Dataset records:
**********

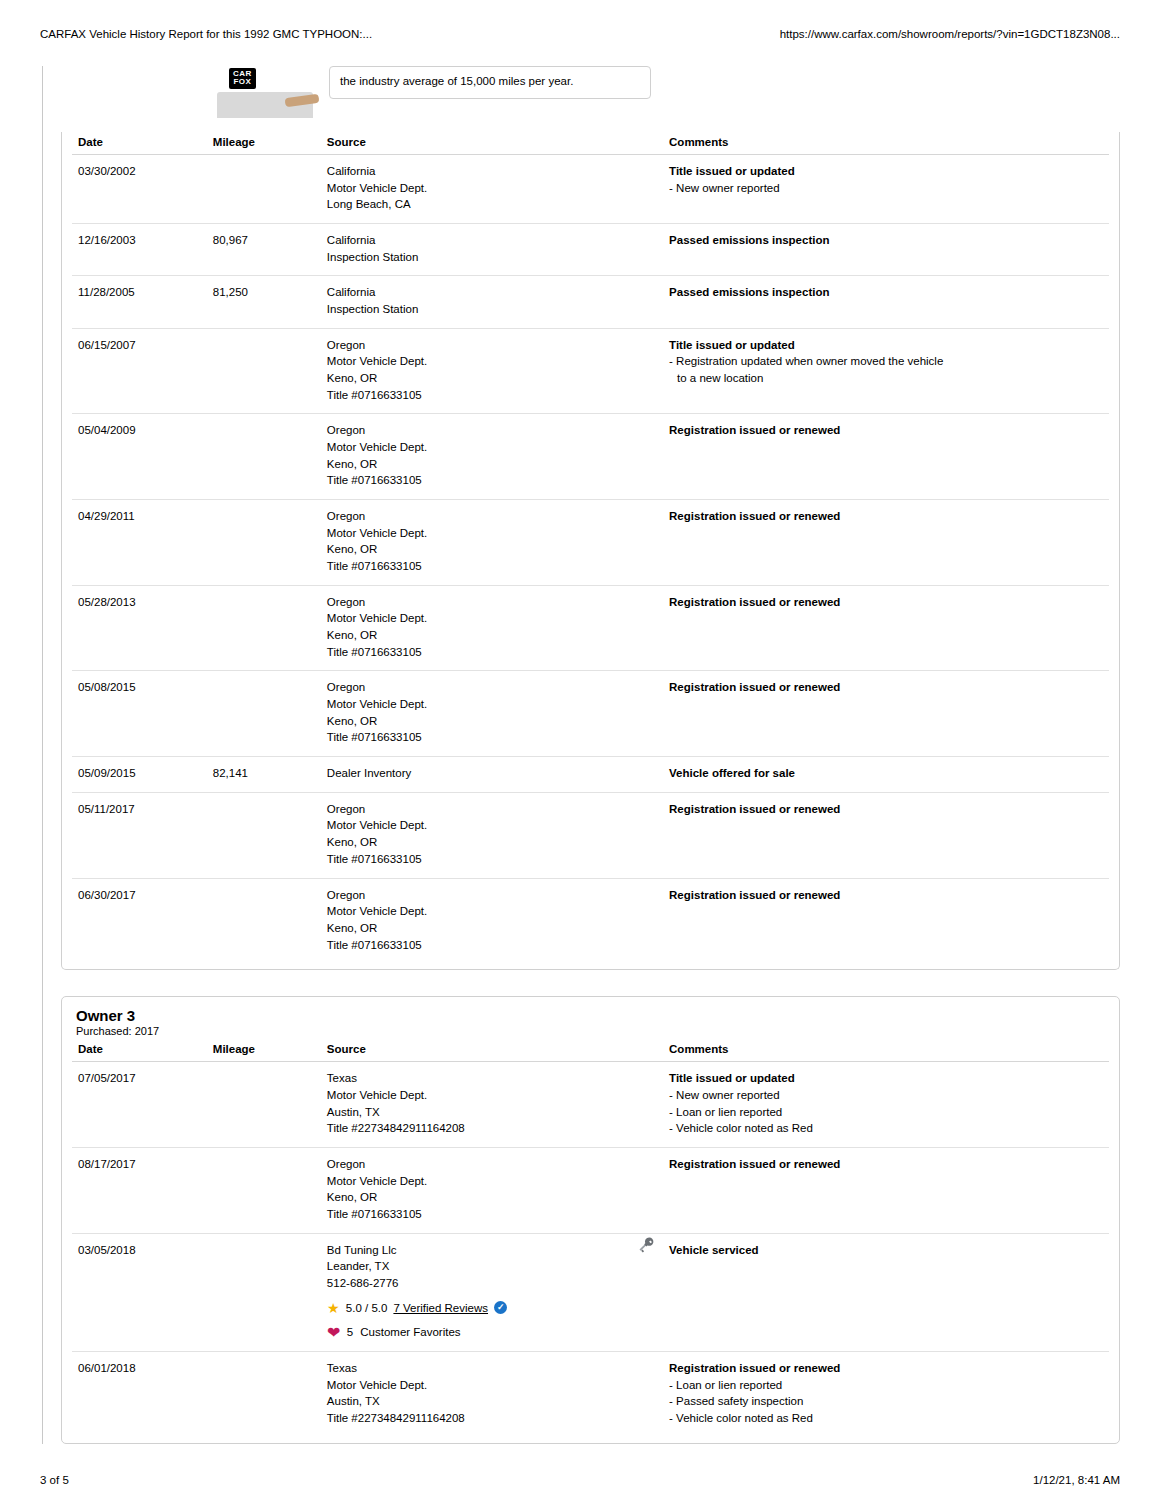CARFAX Vehicle History Report for this 1992 GMC TYPHOON:...
https://www.carfax.com/showroom/reports/?vin=1GDCT18Z3N08...
CAR
FOX
the industry average of 15,000 miles per year.
| Date | Mileage | Source | Comments |
| --- | --- | --- | --- |
| 03/30/2002 | | California Motor Vehicle Dept. Long Beach, CA | Title issued or updated New owner reported |
| 12/16/2003 | 80,967 | California Inspection Station | Passed emissions inspection |
| 11/28/2005 | 81,250 | California Inspection Station | Passed emissions inspection |
| 06/15/2007 | | Oregon Motor Vehicle Dept. Keno, OR Title #0716633105 | Title issued or updated Registration updated when owner moved the vehicle to a new location |
| 05/04/2009 | | Oregon Motor Vehicle Dept. Keno, OR Title #0716633105 | Registration issued or renewed |
| 04/29/2011 | | Oregon Motor Vehicle Dept. Keno, OR Title #0716633105 | Registration issued or renewed |
| 05/28/2013 | | Oregon Motor Vehicle Dept. Keno, OR Title #0716633105 | Registration issued or renewed |
| 05/08/2015 | | Oregon Motor Vehicle Dept. Keno, OR Title #0716633105 | Registration issued or renewed |
| 05/09/2015 | 82,141 | Dealer Inventory | Vehicle offered for sale |
| 05/11/2017 | | Oregon Motor Vehicle Dept. Keno, OR Title #0716633105 | Registration issued or renewed |
| 06/30/2017 | | Oregon Motor Vehicle Dept. Keno, OR Title #0716633105 | Registration issued or renewed |
Owner 3
Purchased: 2017
| Date | Mileage | Source | Comments |
| --- | --- | --- | --- |
| 07/05/2017 | | Texas Motor Vehicle Dept. Austin, TX Title #22734842911164208 | Title issued or updated New owner reported Loan or lien reported Vehicle color noted as Red |
| 08/17/2017 | | Oregon Motor Vehicle Dept. Keno, OR Title #0716633105 | Registration issued or renewed |
| 03/05/2018 | | Bd Tuning Llc Leander, TX 512-686-2776 ★ 5.0 / 5.0 7 Verified Reviews ✓ ❤ 5 Customer Favorites | Vehicle serviced |
| 06/01/2018 | | Texas Motor Vehicle Dept. Austin, TX Title #22734842911164208 | Registration issued or renewed Loan or lien reported Passed safety inspection Vehicle color noted as Red |
3 of 5
1/12/21, 8:41 AM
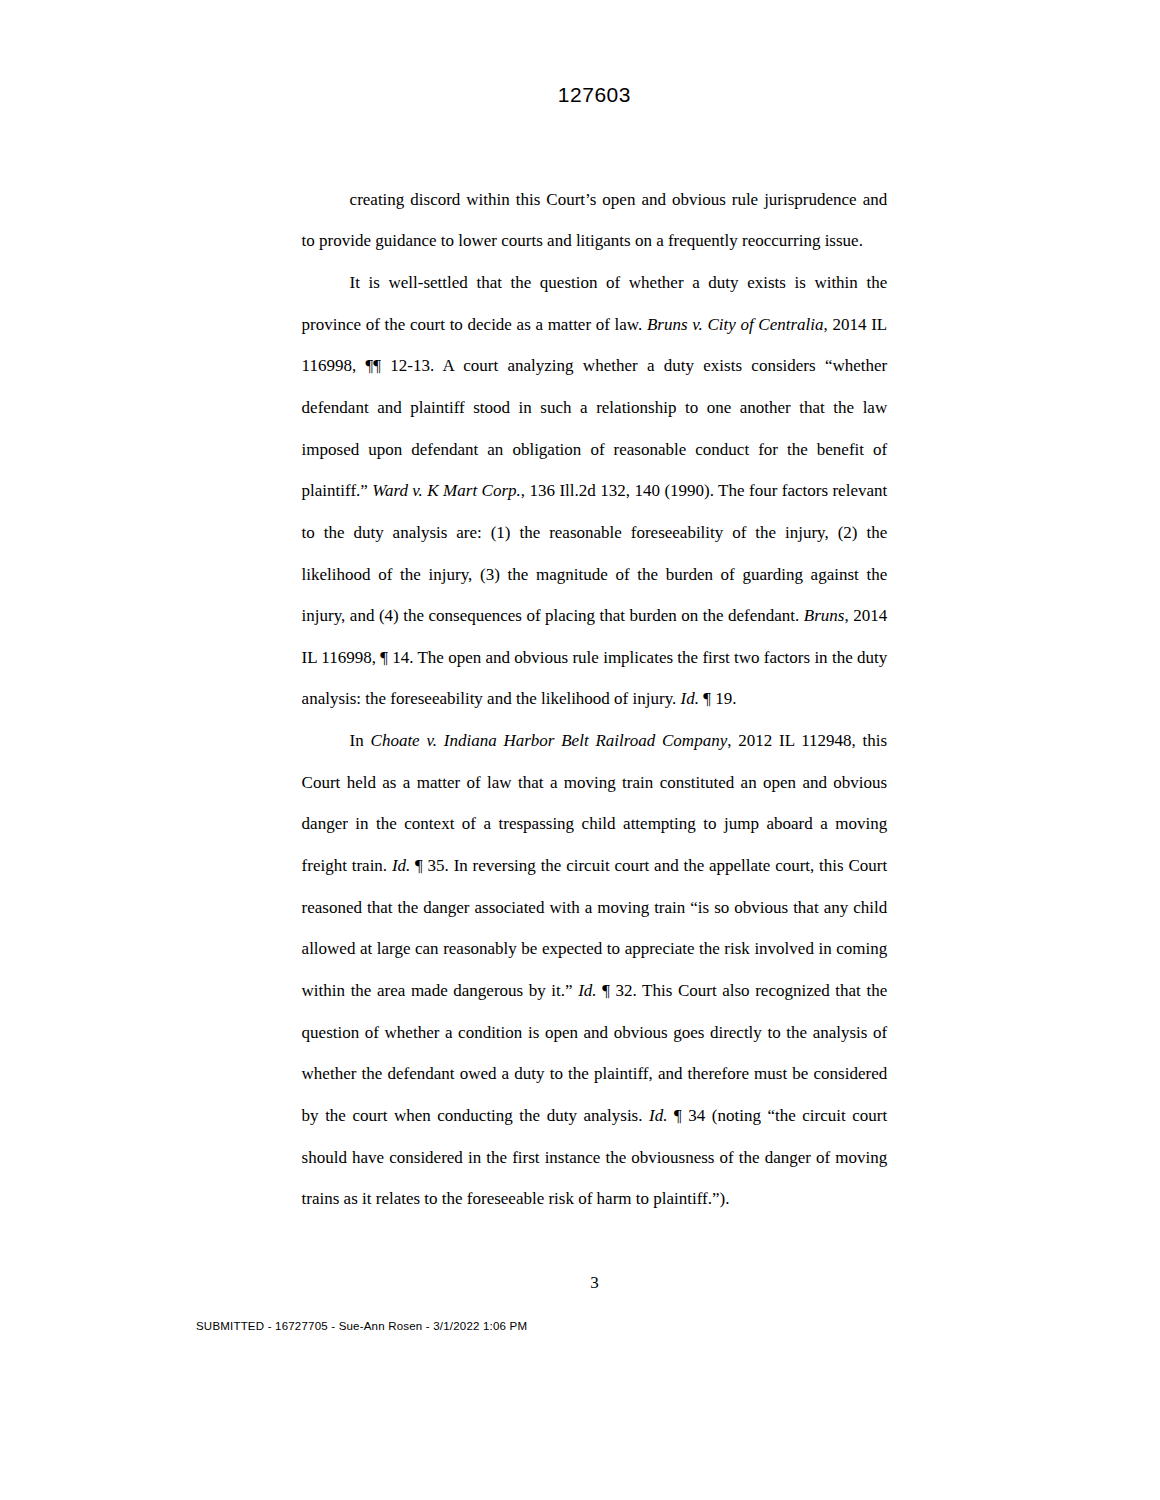127603
creating discord within this Court’s open and obvious rule jurisprudence and to provide guidance to lower courts and litigants on a frequently reoccurring issue.
It is well-settled that the question of whether a duty exists is within the province of the court to decide as a matter of law. Bruns v. City of Centralia, 2014 IL 116998, ¶¶ 12-13. A court analyzing whether a duty exists considers “whether defendant and plaintiff stood in such a relationship to one another that the law imposed upon defendant an obligation of reasonable conduct for the benefit of plaintiff.” Ward v. K Mart Corp., 136 Ill.2d 132, 140 (1990). The four factors relevant to the duty analysis are: (1) the reasonable foreseeability of the injury, (2) the likelihood of the injury, (3) the magnitude of the burden of guarding against the injury, and (4) the consequences of placing that burden on the defendant. Bruns, 2014 IL 116998, ¶ 14. The open and obvious rule implicates the first two factors in the duty analysis: the foreseeability and the likelihood of injury. Id. ¶ 19.
In Choate v. Indiana Harbor Belt Railroad Company, 2012 IL 112948, this Court held as a matter of law that a moving train constituted an open and obvious danger in the context of a trespassing child attempting to jump aboard a moving freight train. Id. ¶ 35. In reversing the circuit court and the appellate court, this Court reasoned that the danger associated with a moving train “is so obvious that any child allowed at large can reasonably be expected to appreciate the risk involved in coming within the area made dangerous by it.” Id. ¶ 32. This Court also recognized that the question of whether a condition is open and obvious goes directly to the analysis of whether the defendant owed a duty to the plaintiff, and therefore must be considered by the court when conducting the duty analysis. Id. ¶ 34 (noting “the circuit court should have considered in the first instance the obviousness of the danger of moving trains as it relates to the foreseeable risk of harm to plaintiff.”).
3
SUBMITTED - 16727705 - Sue-Ann Rosen - 3/1/2022 1:06 PM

**********

Task brief: Repeat every entry above word for word, and include no pictures.

Response to the exercise:
CARFAX Vehicle History Report for this 1992 GMC TYPHOON:...
https://www.carfax.com/showroom/reports/?vin=1GDCT18Z3N08...
CAR
FOX
the industry average of 15,000 miles per year.
| Date | Mileage | Source | Comments |
| --- | --- | --- | --- |
| 03/30/2002 | | California Motor Vehicle Dept. Long Beach, CA | Title issued or updated New owner reported |
| 12/16/2003 | 80,967 | California Inspection Station | Passed emissions inspection |
| 11/28/2005 | 81,250 | California Inspection Station | Passed emissions inspection |
| 06/15/2007 | | Oregon Motor Vehicle Dept. Keno, OR Title #0716633105 | Title issued or updated Registration updated when owner moved the vehicle to a new location |
| 05/04/2009 | | Oregon Motor Vehicle Dept. Keno, OR Title #0716633105 | Registration issued or renewed |
| 04/29/2011 | | Oregon Motor Vehicle Dept. Keno, OR Title #0716633105 | Registration issued or renewed |
| 05/28/2013 | | Oregon Motor Vehicle Dept. Keno, OR Title #0716633105 | Registration issued or renewed |
| 05/08/2015 | | Oregon Motor Vehicle Dept. Keno, OR Title #0716633105 | Registration issued or renewed |
| 05/09/2015 | 82,141 | Dealer Inventory | Vehicle offered for sale |
| 05/11/2017 | | Oregon Motor Vehicle Dept. Keno, OR Title #0716633105 | Registration issued or renewed |
| 06/30/2017 | | Oregon Motor Vehicle Dept. Keno, OR Title #0716633105 | Registration issued or renewed |
Owner 3
Purchased: 2017
| Date | Mileage | Source | Comments |
| --- | --- | --- | --- |
| 07/05/2017 | | Texas Motor Vehicle Dept. Austin, TX Title #22734842911164208 | Title issued or updated New owner reported Loan or lien reported Vehicle color noted as Red |
| 08/17/2017 | | Oregon Motor Vehicle Dept. Keno, OR Title #0716633105 | Registration issued or renewed |
| 03/05/2018 | | Bd Tuning Llc Leander, TX 512-686-2776 ★ 5.0 / 5.0 7 Verified Reviews ✓ ❤ 5 Customer Favorites | Vehicle serviced |
| 06/01/2018 | | Texas Motor Vehicle Dept. Austin, TX Title #22734842911164208 | Registration issued or renewed Loan or lien reported Passed safety inspection Vehicle color noted as Red |
3 of 5
1/12/21, 8:41 AM
127603
creating discord within this Court’s open and obvious rule jurisprudence and to provide guidance to lower courts and litigants on a frequently reoccurring issue.
It is well-settled that the question of whether a duty exists is within the province of the court to decide as a matter of law. Bruns v. City of Centralia, 2014 IL 116998, ¶¶ 12-13. A court analyzing whether a duty exists considers “whether defendant and plaintiff stood in such a relationship to one another that the law imposed upon defendant an obligation of reasonable conduct for the benefit of plaintiff.” Ward v. K Mart Corp., 136 Ill.2d 132, 140 (1990). The four factors relevant to the duty analysis are: (1) the reasonable foreseeability of the injury, (2) the likelihood of the injury, (3) the magnitude of the burden of guarding against the injury, and (4) the consequences of placing that burden on the defendant. Bruns, 2014 IL 116998, ¶ 14. The open and obvious rule implicates the first two factors in the duty analysis: the foreseeability and the likelihood of injury. Id. ¶ 19.
In Choate v. Indiana Harbor Belt Railroad Company, 2012 IL 112948, this Court held as a matter of law that a moving train constituted an open and obvious danger in the context of a trespassing child attempting to jump aboard a moving freight train. Id. ¶ 35. In reversing the circuit court and the appellate court, this Court reasoned that the danger associated with a moving train “is so obvious that any child allowed at large can reasonably be expected to appreciate the risk involved in coming within the area made dangerous by it.” Id. ¶ 32. This Court also recognized that the question of whether a condition is open and obvious goes directly to the analysis of whether the defendant owed a duty to the plaintiff, and therefore must be considered by the court when conducting the duty analysis. Id. ¶ 34 (noting “the circuit court should have considered in the first instance the obviousness of the danger of moving trains as it relates to the foreseeable risk of harm to plaintiff.”).
3
SUBMITTED - 16727705 - Sue-Ann Rosen - 3/1/2022 1:06 PM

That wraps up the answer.